Thanks masta. I have the wine on cubes and will wait the 8 weeks, testing every other week to be sure. Actually I was wondering if there was any difference letting the contact begin during secondary or after stabilization. It sounds like contact time is contact time. I've never oaked a batch before. I imagine racking would include rinsing the cubes before putting them into the newer carboy.


----------



## Waldo (Nov 24, 2005)

You are correct jojo. You want to rinse the cubes wellbetween rackings. Probably not necessary but after rinsing I give mine a light spraydown of meta before I add them back to my carboy.


----------



## peterCooper (Dec 21, 2005)

Should I oak my cranberry apple? I have some heavy american and medium 
french on order from George. It looks like Il' be stabilizing and fining in 
about a week - 10 days.


----------



## peterCooper (Dec 21, 2005)

Oh, its a scratch wine so I have plenty of time.


----------



## Curt (Dec 21, 2005)

Peter,


You can oak any wine that you get a hankering to and are brave enough to try.

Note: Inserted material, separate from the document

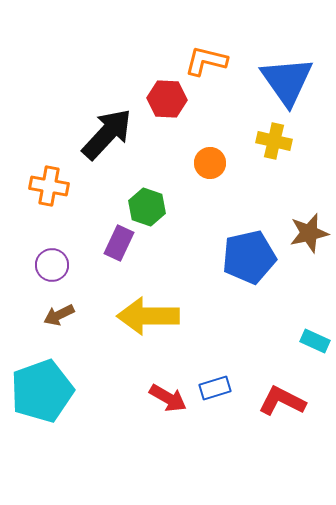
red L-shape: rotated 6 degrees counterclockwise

You might risk covering up a good bit of the delicate apple taste in your combo though. The cranberry is rowdy enough to hold it's own in most any fight.


----------



## bilbo-in-maine (Dec 21, 2005)

I can't remember if you did a 5 gallon batch Peter. If so, you could oak a 
portion as an experiment and still leave however many bottles you might 
choose unoaked as pure fruit wine.


----------



## peterCooper (Dec 22, 2005)

It a 6.5 gallon batch. Silly me, I put in 6 gallons of apple juice in and 
didn't figure the cranberry,raisin, current mixture, the bentonite and 
other things which brought the volume way up. I still have about 6.25 
gallons after transferring to secondary.

I'll be able to get a full 6 gallons without topping up when I rack off of the 
lees when the darn thing stops fermenting. It's been going for 14 days so 
far and getting 1 bloop evey two seconds still.

I can't test the SG because I broke my hydrometer three days ago. I have 
another coming when George can get it out. I bet he's busy a this time of 
the year. Three days ago the SG was 1.010 so I imagine it is below 1.000 
by now. I wanted this to be a pretty dry wine so I'm not planning to 
sweeten it back up. 

If I have enough left over after racking I'll experiment with a 375ml bottle, 
a little a sugar and a pinch of yeast to carbonate. Anyone tried with a 
single small bottle to give me a rough guide to amounts?
*Edited by: peterCooper *


----------



## NorthernWinos (Dec 22, 2005)

For 6 gallons we use 1 3/4 cup [14 oz by volume]sugar and one package of EC-1118 Champagne yeast.....so do the math....Think if you just want to do a smaller amount...lets say....take 3/4 of a gallon of wine.....1.7 oz of sugar [dissolved] [I think that is 10.2 teaspoons] and 1/8 package of yeast [rehydrated]....I think there is about 2 teaspoons of yeast in each package, but you could weight it out on a diet scale. If you want to do even a lesser amount just divide and check the amounts......Check all these figures...or ask Masta....he is good at sums.


We get a lot of bubbles and lees in the bottles, and have to disgorge them.....We tried a batch once with less sugar and put a few [un-re hydrated] grains of yeast in each bottle and got no bubbles...so it was a good lesson.


Be sure to use beer bottles and crown caps, or champagne bottles with crown caps or plastic stoppers and wire...lots of pressure in there.

This is the Site we used to get started.....


http://honeycreek.us/makingsparklingwine.htm


Good luck with the Apple bubbly...it's the best!!!!*Edited by: Northern Winos *


----------